Task directions:
Answer these from the news story about the Braverman video:
1. How old is Joan Salter?
2. In what year was Salter able to come to the UK?
3. Where did the Home Office post its statement on Saturday?

Home Office tries to remove video of Holocaust survivor confronting Suella Braverman

"The Home Office has demanded we remove the footage"

Braverman

The Home Office has been accused of bullying behaviour towards a charity that works with torture survivors, after seeking to remove a video of a Holocaust survivor confronting the Home Secretary over her language towards refugees.

Video footage, shared by the charity Freedom from Torture, emerged over the weekend of Suella Braverman being questioned by Joan Salter, 83, during a constituency meeting in Fareham on Friday.

Ms Salter, who was made an MBE for her work on Holocaust education, likened Ms Braverman’s language on migrants attempting to cross the English Channel to that used by the Nazis.

Salter said: “I am a child survivor of the Holocaust.

“In 1943, I was forced to flee my birthplace in Belgium and went across war-torn Europe and dangerous seas until I finally was able to come to the UK in 1947.

“When I hear you using words against refugees like ‘swarms’ and an ‘invasion’, I am reminded of the language used to dehumanise and justify the murder of my family and millions of others.

“Why do you find the need to use that kind of language?”

In the video, Braverman refuses to apologise for the language she has used, for which she has been widely condemned.

Since then, Freedom From Torture has said that the Home Office has asked the charity to remove the video.

In a statement posted on Twitter on Saturday, the Home Office said: “The Home Secretary attended an event last night and took questions, including on immigration policy.

“Footage of a conversation with a Holocaust survivor is circulating online. The video has been heavily edited and doesn’t reflect the full exchange.”

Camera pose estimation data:

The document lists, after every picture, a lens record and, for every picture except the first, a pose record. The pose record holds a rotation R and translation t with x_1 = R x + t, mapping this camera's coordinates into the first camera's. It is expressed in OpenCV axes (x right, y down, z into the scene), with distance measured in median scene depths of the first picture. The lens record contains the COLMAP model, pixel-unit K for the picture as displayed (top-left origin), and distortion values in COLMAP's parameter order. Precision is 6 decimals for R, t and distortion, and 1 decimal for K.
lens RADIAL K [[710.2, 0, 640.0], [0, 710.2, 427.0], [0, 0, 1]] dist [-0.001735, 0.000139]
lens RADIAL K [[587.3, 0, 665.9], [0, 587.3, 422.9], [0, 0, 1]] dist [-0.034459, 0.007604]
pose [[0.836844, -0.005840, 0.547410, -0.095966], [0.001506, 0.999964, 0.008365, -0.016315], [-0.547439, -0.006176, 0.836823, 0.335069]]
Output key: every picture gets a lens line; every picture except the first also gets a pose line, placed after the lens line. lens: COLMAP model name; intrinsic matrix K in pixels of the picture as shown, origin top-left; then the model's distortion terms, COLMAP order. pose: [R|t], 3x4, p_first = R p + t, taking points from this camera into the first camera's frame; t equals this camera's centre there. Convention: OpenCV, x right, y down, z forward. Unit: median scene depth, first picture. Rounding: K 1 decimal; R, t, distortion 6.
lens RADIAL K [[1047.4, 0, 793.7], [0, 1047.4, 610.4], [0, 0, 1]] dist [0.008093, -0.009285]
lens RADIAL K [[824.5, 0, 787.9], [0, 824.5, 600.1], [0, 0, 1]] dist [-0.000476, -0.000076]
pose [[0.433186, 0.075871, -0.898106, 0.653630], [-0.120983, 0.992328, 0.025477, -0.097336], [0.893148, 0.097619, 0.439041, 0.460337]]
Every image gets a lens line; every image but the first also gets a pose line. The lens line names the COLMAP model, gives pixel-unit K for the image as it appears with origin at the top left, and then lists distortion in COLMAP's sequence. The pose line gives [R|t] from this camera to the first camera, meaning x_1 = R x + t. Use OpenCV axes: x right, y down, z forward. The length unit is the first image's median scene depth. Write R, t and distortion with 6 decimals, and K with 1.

Exercise result:
1. 83
2. 1947
3. On Twitter